As Covid continues to force healthcare companies to accelerate their digital transformation strategies, the consumer experience has shifted, leaving patients looking to virtually engage with their providers more than ever.
Losing those all-important face-to-face interactions, practically overnight, has forced healthcare marketers to find and expand on new channels of communication; leaning further into digital and data to meet customer needs and gather feedback.
Speaking at a recent round table on digitization in the healthcare industry since Covid, Three Whiskey CEO, Ben Myall, highlighted this fact:
“The role of many channels have changed over the course of 2020. We need to become digital advocates and enhance and extend the way we’re interacting with customers.”
“The role of many channels have changed over the course of 2020. We need to become digital advocates and enhance and extend the way we’re interacting with customers.”
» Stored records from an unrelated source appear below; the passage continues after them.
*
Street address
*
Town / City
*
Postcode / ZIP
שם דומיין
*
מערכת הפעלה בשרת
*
“Necessity has caused us to accelerate this process, but those who embrace it and move forward are going to become the new breed [of healthcare marketer], and those who don’t may find themselves in a trickier situation.”
The truth is that marketers are going to need to adopt a more agile approach to their digital engagement strategy into 2021 and beyond, especially when it comes to customer engagement. Conscious of this shift, a number of digital tools have expanded their offerings to better facilitate the transition into digital, and in order to meet the demands of Covid-era healthcare marketing.
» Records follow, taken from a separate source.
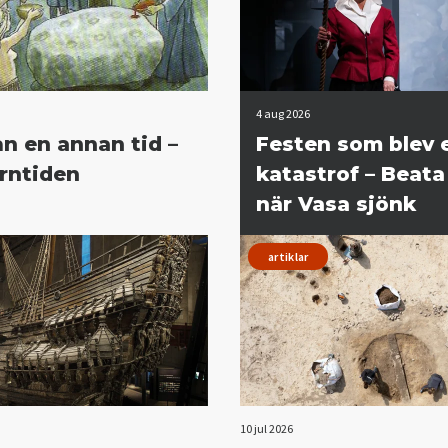
4 aug 2026
ån en annan tid –
Festen som blev 
orntiden
katastrof – Beata
när Vasa sjönk
artiklar
10 jul 2026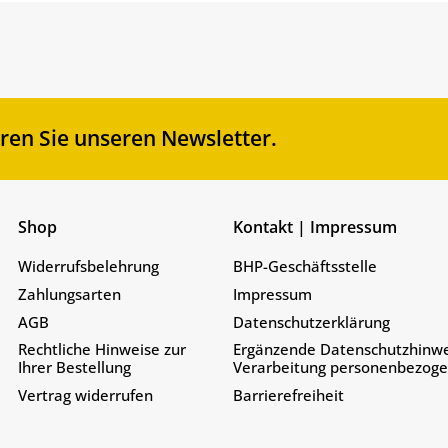
en Sie unseren Newsletter.
Shop
Kontakt | Impressum
Widerrufsbelehrung
BHP-Geschäftsstelle
Zahlungsarten
Impressum
AGB
Datenschutzerklärung
Rechtliche Hinweise zur
Ergänzende Datenschutzhinwe
Ihrer Bestellung
Verarbeitung personenbezog
Vertrag widerrufen
Barrierefreiheit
Here are 3 areas of healthcare marketing where technology is fast evolving in order to meet changing needs:
1. Relationship Management
Relationship Management is integral at this time, when the ability to have face to face consultations with health care providers has been significantly limited.
Research has shown that, pre-Covid, in-person consultations was still the primary way customers received information and advice. Although healthcare marketing has been slowly transitioning to digital for quite some time, the almost overnight shift to lockdown measures has sped things up considerably.
New digital tools are popping up to help companies better track, and therefore understand, their complex relationships with customers and their providers, giving a more comprehensive view of their information and allowing marketers to better tailor their interactions with them.
2. Analytics
Analytics and measurement should be a vital part of any healthcare marketer’s lockdown strategy because, without the direct feedback that comes with in-person communications, it’s become even more essential to interpret needs and patterns through digital behaviours.
Information (the more granular the better!) that’s gathered from expanded analytics tool can help at all levels of customer relationship management and content marketing strategy by providing key insight into needs and current gaps in understanding.
3. Data Management
Being able to view and manage patient populations more effectively can provide a major boost for patient experience, smoothing out many common friction points that had only been made worse by a sudden lockdown. Integrated analytics and data tools empower businesses by connecting disparate systems and leveraging data, while also reducing administrative burden.
Being able to view and manage patient populations more effectively can provide a major boost for patient experience.
Tools that provide a more secure and streamlined process for managing data are directly assisting healthcare marketers in improving patient engaging while also helping healthcare companies to make better, data-driven decisions. For example, which additional products or services to invest in, or the types of patients to target in marketing efforts.
In conclusion
It’s clear that, whatever happens next, data and information are going to be central to getting healthcare companies through lockdown and beyond.
With more digital interactions taking place, and more reliance on digital ecosystems, harnessing all this new information to feed back into the process has taken on a new importance.
The healthcare industry of the future is going to depend increasingly data-focused, streamlined and personalized elements to help push them through an uncertain time while maintaining the trust of patients and continuing to nurture their relationships with them.